Overriding a resource defined in a class

Question

I want to manage a pool of SSH public keys with puppet. I'm not sure I'm doing this right but here is how it works for now :

I have a class mysshd with a manifest containing every configuration of SSH server I want. Besides, there's another manifest containing all the public keys as "ssh_athorized_keys" resources.

For the moment, I wanted all of them to be registered, so they have "ensure => present" in the manifest.
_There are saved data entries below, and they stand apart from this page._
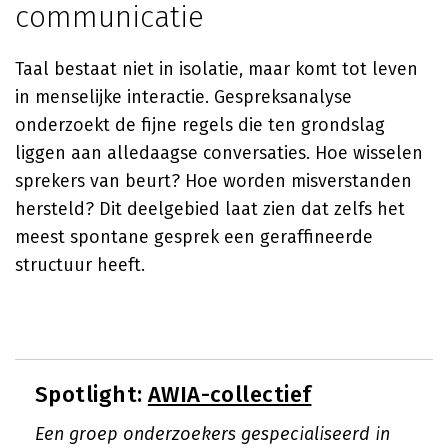
communicatie
Taal bestaat niet in isolatie, maar komt tot leven
in menselijke interactie. Gespreksanalyse
onderzoekt de fijne regels die ten grondslag
liggen aan alledaagse conversaties. Hoe wisselen
sprekers van beurt? Hoe worden misverstanden
hersteld? Dit deelgebied laat zien dat zelfs het
meest spontane gesprek een geraffineerde
structuur heeft.
Spotlight:
AWIA-collectief
Een groep onderzoekers gespecialiseerd in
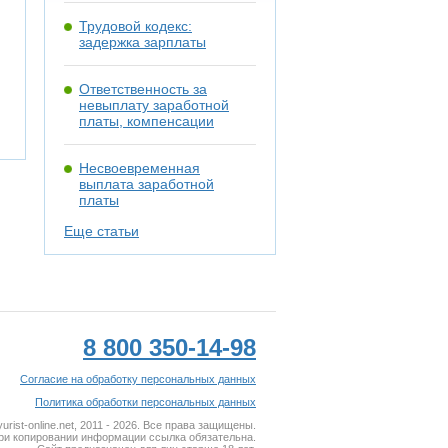
Трудовой кодекс:
задержка зарплаты
Ответственность за
невыплату заработной
платы, компенсации
Несвоевременная
выплата заработной
платы
Еще статьи
8 800 350-14-98
Согласие на обработку персональных данных
Политика обработки персональных данных
rist-online.net, 2011 - 2026. Все права защищены.
ри копировании информации ссылка обязательна.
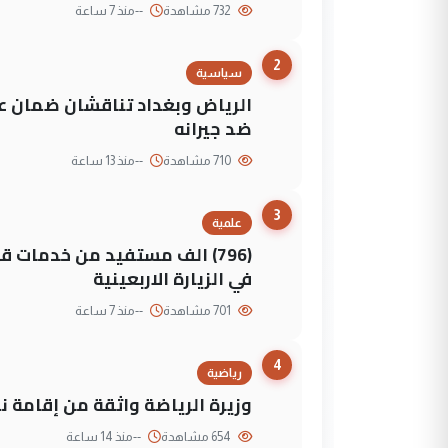
732 مشاهدة
--
منذ 7 ساعة
2
سياسية
الرياض وبغداد تناقشان ضمان عد
ضد جيرانه
710 مشاهدة
--
منذ 13 ساعة
3
علمية
(796) الف مستفيد من خدمات 
في الزيارة الاربعينية
701 مشاهدة
--
منذ 7 ساعة
4
رياضية
وزيرة الرياضة واثقة من إقامة نهائي كأس 
654 مشاهدة
--
منذ 14 ساعة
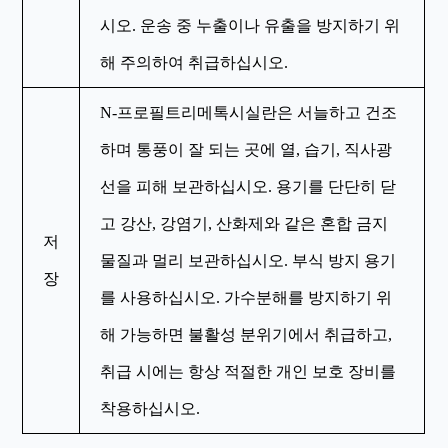
시오. 운송 중 누출이나 유출을 방지하기 위
해 주의하여 취급하십시오.
N-프로필트리메톡시실란은 서늘하고 건조
하며 통풍이 잘 되는 곳에 열, 습기, 직사광
선을 피해 보관하십시오. 용기를 단단히 닫
고 강산, 강염기, 산화제와 같은 혼합 금지
저
물질과 멀리 보관하십시오. 부식 방지 용기
장
를 사용하십시오. 가수분해를 방지하기 위
해 가능하면 불활성 분위기에서 취급하고,
취급 시에는 항상 적절한 개인 보호 장비를
착용하십시오.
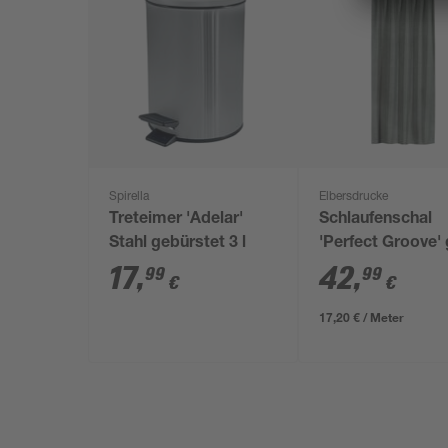
Spirella
Elbersdrucke
Treteimer 'Adelar'
Schlaufenschal
Stahl gebürstet 3 l
'Perfect Groove'
135 x 255 cm
17
,
42
,
99
99
€
€
17,20 € / Meter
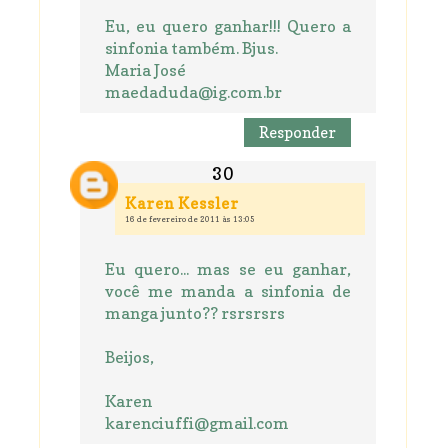
Eu, eu quero ganhar!!! Quero a
sinfonia também. Bjus.
Maria José
maedaduda@ig.com.br
Responder
Karen Kessler
16 de fevereiro de 2011 às 13:05
Eu quero... mas se eu ganhar,
você me manda a sinfonia de
manga junto?? rsrsrsrs
Beijos,
Karen
karenciuffi@gmail.com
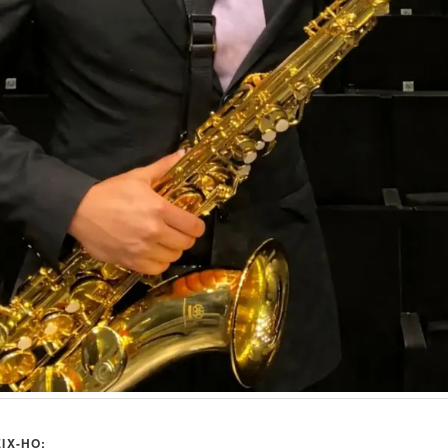
IX-HO:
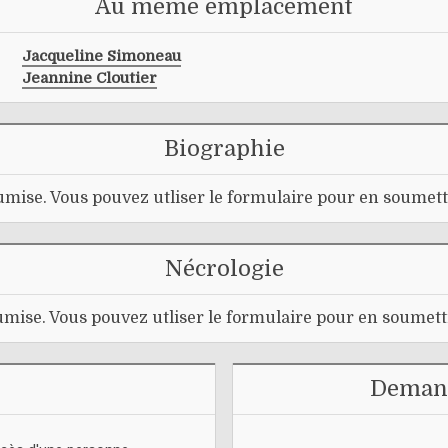
Au même emplacement
Jacqueline Simoneau
Jeannine Cloutier
Biographie
mise. Vous pouvez utliser le formulaire pour en soumett
Nécrologie
mise. Vous pouvez utliser le formulaire pour en soumett
Demand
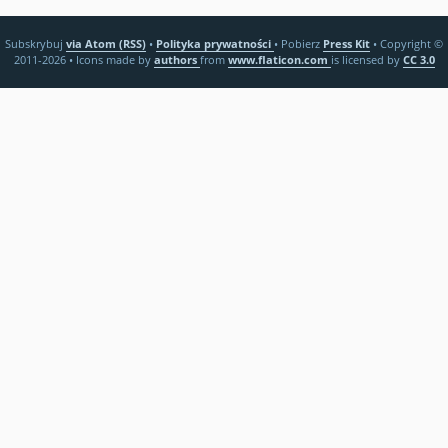
Subskrybuj
via Atom (RSS)
•
Polityka prywatności
•
Pobierz
Press Kit
•
Copyright ©
2011-2026
•
Icons made by
authors
from
www.flaticon.com
is licensed by
CC 3.0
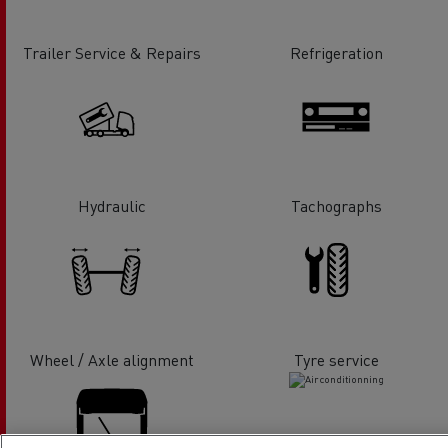
Trailer Service & Repairs
Refrigeration
Hydraulic
Tachographs
Wheel / Axle alignment
Tyre service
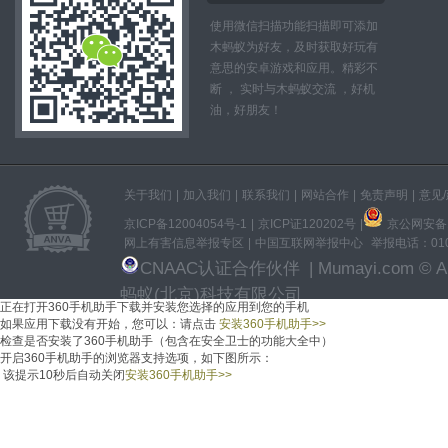
使用微信扫描功能扫描即可添加
木蚂蚁为好友，及时获取好玩有
意思的安卓游戏和应用。精彩不
断 ， 实时与木蚂蚁交流 ，好机
油，好朋友！
关于我们
|
加入我们
|
联系我们
|
网站合作
|
免责声明
|
意见
京ICP备12004054号-1
|
京ICP证120202号
|
京公网安备11
网上有害信息举报专区
|
中国互联网举报中心
举报电话：010-
CNAAC认证合作伙伴
| Mumayi.com © All
蚂蚁(北京)科技有限公司
正在打开360手机助手下载并安装
您选择的应用
到您的手机
如果应用下载没有开始，
您可以：
请点击
安装360手机助手
>>
检查是否安装了360手机助手（包含在安全卫士的功能大全中）
开启360手机助手的浏览器支持选项，如下图所示：
该提示
10
秒后自动关闭
安装360手机助手
>>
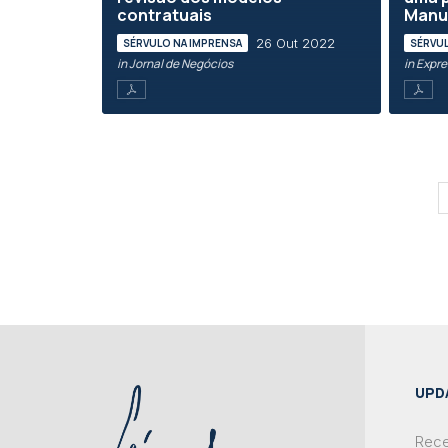
contratuais
Manu
26 Out 2022
SÉRVULO NA IMPRENSA
SÉRVUL
in Jornal de Negócios
in Expr
UPD
Rece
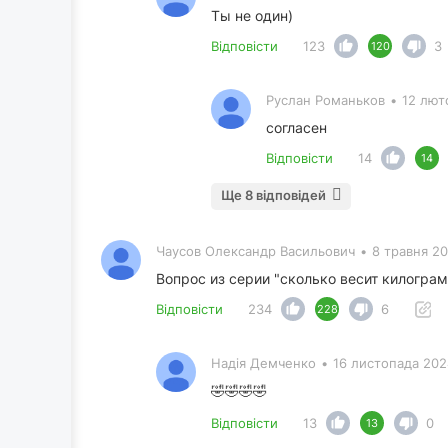
Ты не один)
Відповісти
123
3
120
Руслан Романьков
•
12 лют
согласен
Відповісти
14
14
Ще 8 відповідей
Чаусов Олександр Васильович
•
8 травня 20
Вопрос из серии "сколько весит килограм
Відповісти
234
6
228
Надія Демченко
•
16 листопада 202
🤣🤣🤣🤣
Відповісти
13
0
13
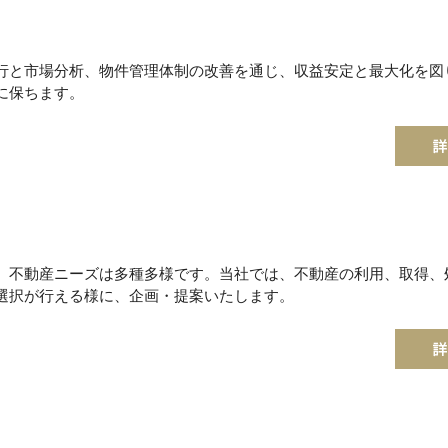
行と市場分析、物件管理体制の改善を通じ、収益安定と最大化を図
に保ちます。
、不動産ニーズは多種多様です。当社では、不動産の利用、取得、
選択が行える様に、企画・提案いたします。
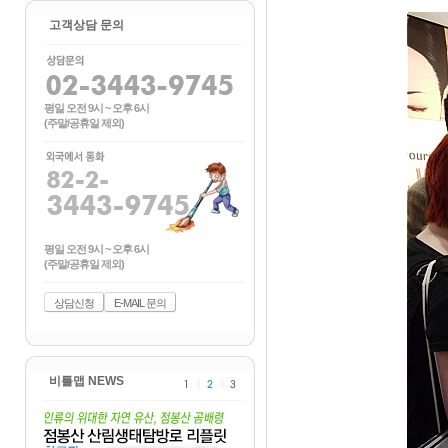
고객상담 문의
평일 오전 9시 ~ 오후 6시
(주말/공휴일 제외)
평일 오전 9시 ~ 오후 6시
(주말/공휴일 제외)
상담신청
E-MAIL 문의
비틀맵 NEWS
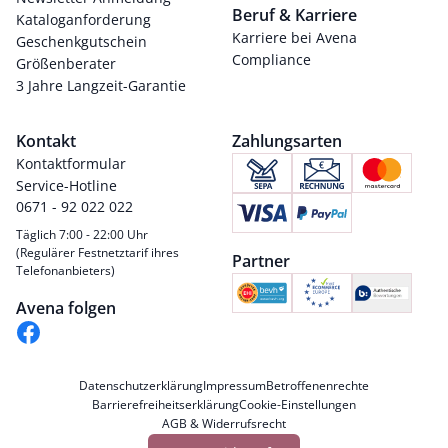
Beruf & Karriere
Kataloganforderung
Karriere bei Avena
Geschenkgutschein
Compliance
Größenberater
3 Jahre Langzeit-Garantie
Kontakt
Zahlungsarten
Kontaktformular
Service-Hotline
0671 - 92 022 022
Täglich 7:00 - 22:00 Uhr
(Regulärer Festnetztarif ihres
Partner
Telefonanbieters)
Avena folgen
Datenschutzerklärung
Impressum
Betroffenenrechte
Barrierefreiheitserklärung
Cookie-Einstellungen
AGB & Widerrufsrecht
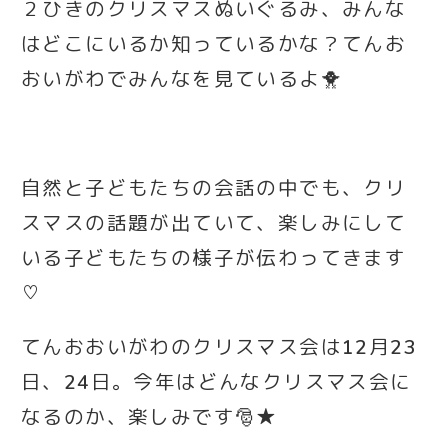
２ひきのクリスマスぬいぐるみ、みんな
はどこにいるか知っているかな？てんお
おいがわでみんなを見ているよ🐥
自然と子どもたちの会話の中でも、クリ
スマスの話題が出ていて、楽しみにして
いる子どもたちの様子が伝わってきます
♡
てんおおいがわのクリスマス会は12月23
日、24日。今年はどんなクリスマス会に
なるのか、楽しみです🎅★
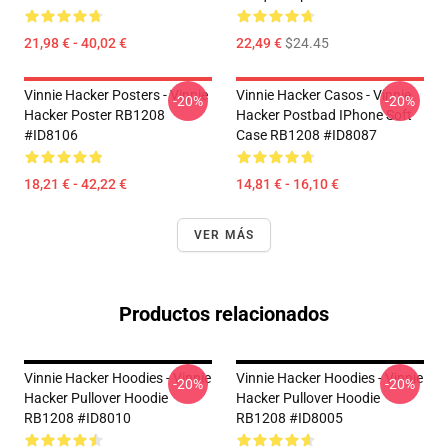
21,98 € - 40,02 €
22,49 €
$24.45
Vinnie Hacker Posters - Vinnie
Vinnie Hacker Casos - Vinnie
-20%
-20%
Hacker Poster RB1208
Hacker Postbad IPhone Soft
#ID8106
Case RB1208 #ID8087
18,21 € - 42,22 €
14,81 € - 16,10 €
VER MÁS
Productos relacionados
Vinnie Hacker Hoodies - Vinnie
Vinnie Hacker Hoodies - Vinnie
-20%
-20%
Hacker Pullover Hoodie
Hacker Pullover Hoodie
RB1208 #ID8010
RB1208 #ID8005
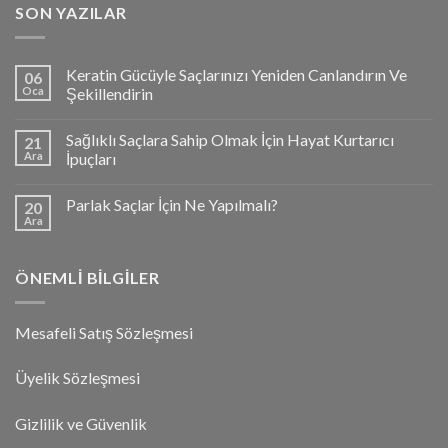
SON YAZILAR
Keratin Gücüyle Saçlarınızı Yeniden Canlandırın Ve
06
Oca
Şekillendirin
Sağlıklı Saçlara Sahip Olmak İçin Hayat Kurtarıcı
21
Ara
İpuçları
Parlak Saçlar İçin Ne Yapılmalı?
20
Ara
ÖNEMLI BILGILER
Mesafeli Satış Sözleşmesi
Üyelik Sözleşmesi
Gizlilik ve Güvenlik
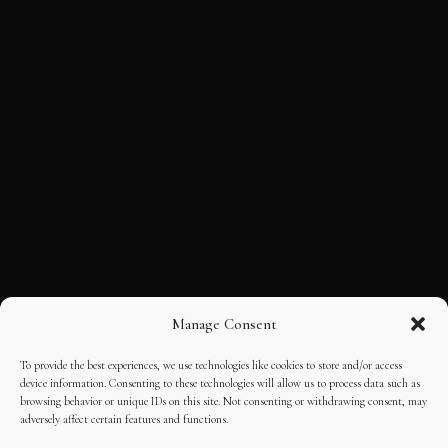
Manage Consent
To provide the best experiences, we use technologies like cookies to store and/or access
device information. Consenting to these technologies will allow us to process data such as
browsing behavior or unique IDs on this site. Not consenting or withdrawing consent, may
adversely affect certain features and functions.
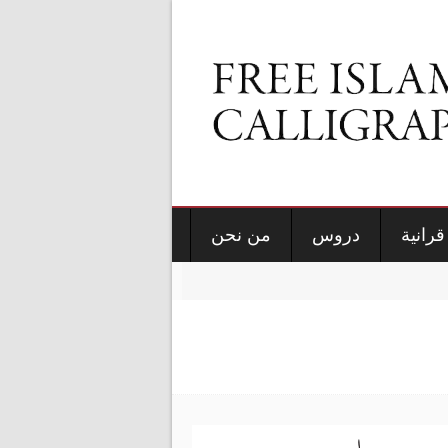
قرانية
دروس
من نحن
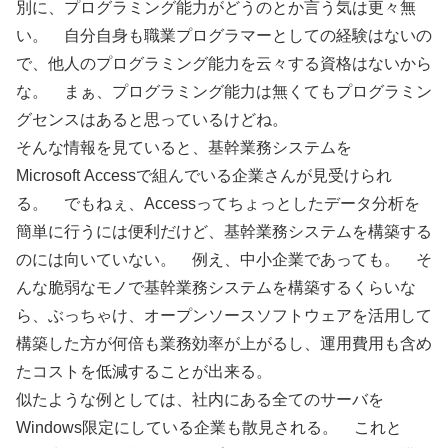
別に、プログラミング能力がどうのとか言う気は更々無
い。 自分自身も職業プログラマーとしての経験はないの
で、他人のプログラミング能力を云々する資格はないから
な。 まぁ、プログラミング能力は無くてもプログラミン
グセンスはあると思っているけどね。
そんな情報を見ていると、基幹業務システムを
Microsoft Accessで組んでいる企業さんが見受けられ
る。 でもねぇ、Accessってちょっとしたデータ分析を
簡単に行うには便利だけど、基幹業務システムを構築する
のには向いていない。 例え、中小企業であっても。 そ
んな脆弱なモノで基幹業務システムを構築するくらいな
ら、ぶっちゃけ、オープンソースソフトウェアを活用して
構築した方が何倍も業務効率が上がるし、運用費用も含め
たコストを低減することが出来る。
似たような例としては、社内にある全てのサーバを
Windows限定にしている企業も散見される。 これと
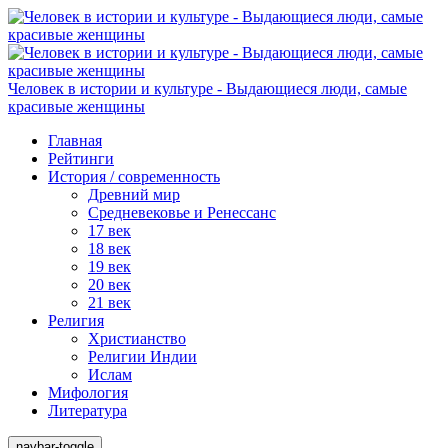
Человек в истории и культуре - Выдающиеся люди, самые
красивые женщины
Главная
Рейтинги
История / современность
Древний мир
Средневековье и Ренессанс
17 век
18 век
19 век
20 век
21 век
Религия
Христианство
Религии Индии
Ислам
Мифология
Литература
navbar-toggle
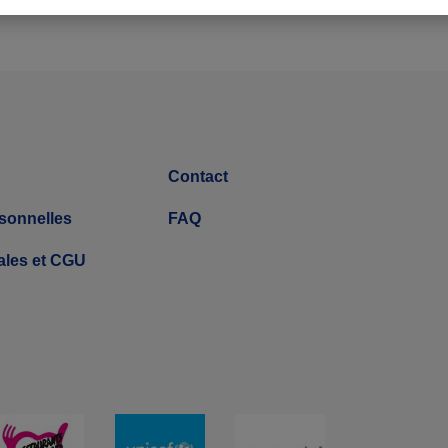
Contact
sonnelles
FAQ
ales et CGU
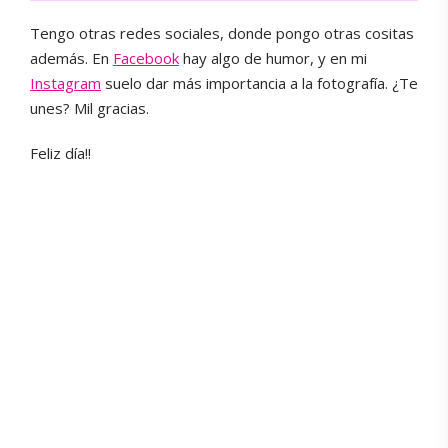
Tengo otras redes sociales, donde pongo otras cositas
además. En
Facebook
hay algo de humor, y en mi
Instagram
suelo dar más importancia a la fotografía. ¿Te
unes? Mil gracias.
Feliz día!!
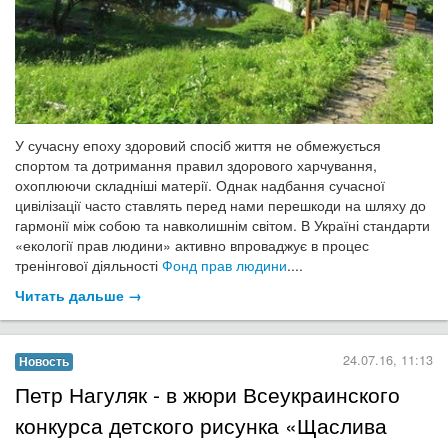
У сучасну епоху здоровий спосіб життя не обмежується
спортом та дотримання правил здорового харчування,
охоплюючи складніші матерії. Однак надбання сучасної
цивілізації часто ставлять перед нами перешкоди на шляху до
гармонії між собою та навколишнім світом. В Україні стандарти
«екології прав людини» активно впроваджує в процес
тренінгової діяльності
Фонд прав людини
....
Читать дальше →
24.07.16, 11:13
Новость
Петр Нагуляк - в жюри Всеукраинского
конкурса детского рисунка «Щаслива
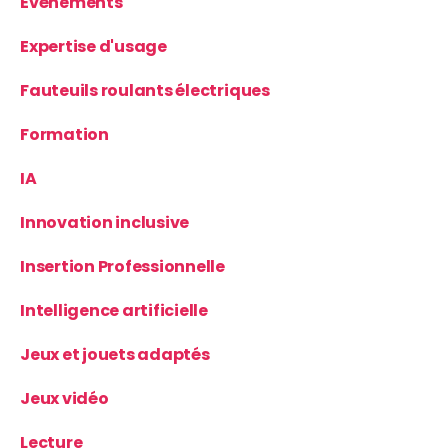
Évènements
Expertise d'usage
Fauteuils roulants électriques
Formation
IA
Innovation inclusive
Insertion Professionnelle
Intelligence artificielle
Jeux et jouets adaptés
Jeux vidéo
Lecture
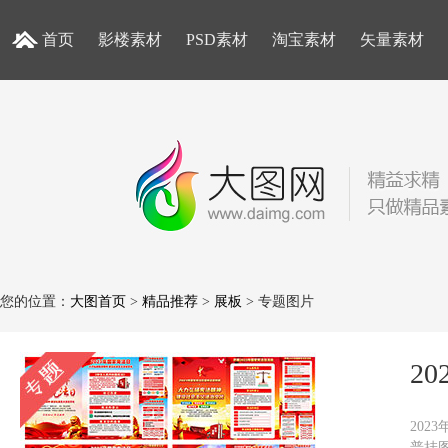
首页
影楼素材
PSD素材
淘宝素材
矢量素材
您的位置：
大图首页
>
精品推荐
>
展板
> 专题图片
2
202
普挂图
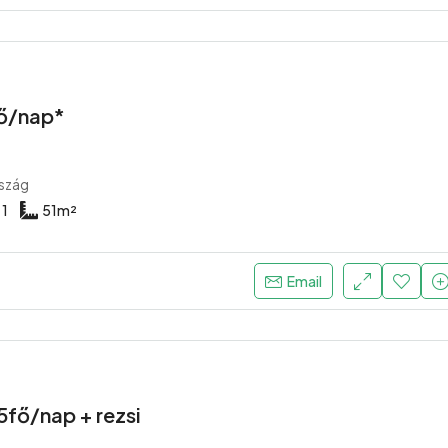
fő/nap*
szág
1
51
m²
Email
5fő/nap + rezsi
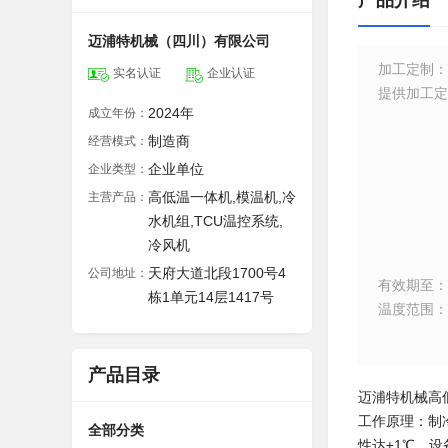
产品介绍
迈浦特机械（四川）有限公司
加工定制
：
实名认证
企业认证
提供加工定
2024年
成立年份：
制造商
经营模式：
企业单位
企业类型：
高低温一体机,模温机,冷
主营产品：
水机组,TCU温控系统,
冷风机
天府大道北段1700号4
公司地址：
有效期至
：
栋1单元14层1417号
温度范围
：
产品目录
迈浦特机械高
工作原理：制
全部分类
性达±1℃。设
So each node loaded the convenient mysshd class and that's it.

But now, I would like to define ALL the public keys of my users in this manifest, with "ensure => absent". Then, in my node.pp, for each node, I would like to put the value "ensure" to "present" for each resource ssh_authorized_keys if I want to.

I tried to override the "ensure" parameter for some resources inside a class, but surely I missed a point, and I couldn't figure out the way to do this.

Can you help me ?

Some more details :

In : modules/iuem-sshd/manifests/publickeys.pp', there is my list of pub keys :

ssh_authorized_key{'gab':
        key => 'AAAAB3NzaC1yc2EAAAABIwAAAQEAugG5p+SHmDm8OKdKifipUuK/TIbVXgQXm5ee//Cne+2QU9gctxOechyptT0oNh57rXUDShHpkNToC6r1ZvPLpxae2p2kBWJl5O2u1ov9/L8eWSvCFlVFc/gicH1wWG9vrlh7gXGGrAb6rVJ97XVDNkDmmF43W+Z8p8AjRtzE4b9Z3ZGGgPbBaPHPybBogs3wP3d5cyaLqlQgjJQXdkWkaVq8ApWLnan34O1sZVimcD6TVVSBZ1PmnSZfchxYq56xMnI+GpYvvi0dw+JU9aS+br4g1K5LtxFlxp4YlKGlQByrFdhn21z3VRnDrPWomgQHvdyzTUqwIs7AKvmPbQX+kQ==',
        name => 'Nicolas',
        ensure => absent,
        type => "ssh-rsa",
        user => root,
}

it is imported by init.pp which does other configs on ssh server.

In the node configuration, I load the class iuem-ssh :

class {'iuem-sshd': }

but I would like to override the setting : ensure => present and user => lagaffe for instance.

Thanks,

Jonathan

Answer 1

It sounds like this is a use case for virtual resources

You can define all of your ssh_authorized_keys in one place, and then only realize them where you need them.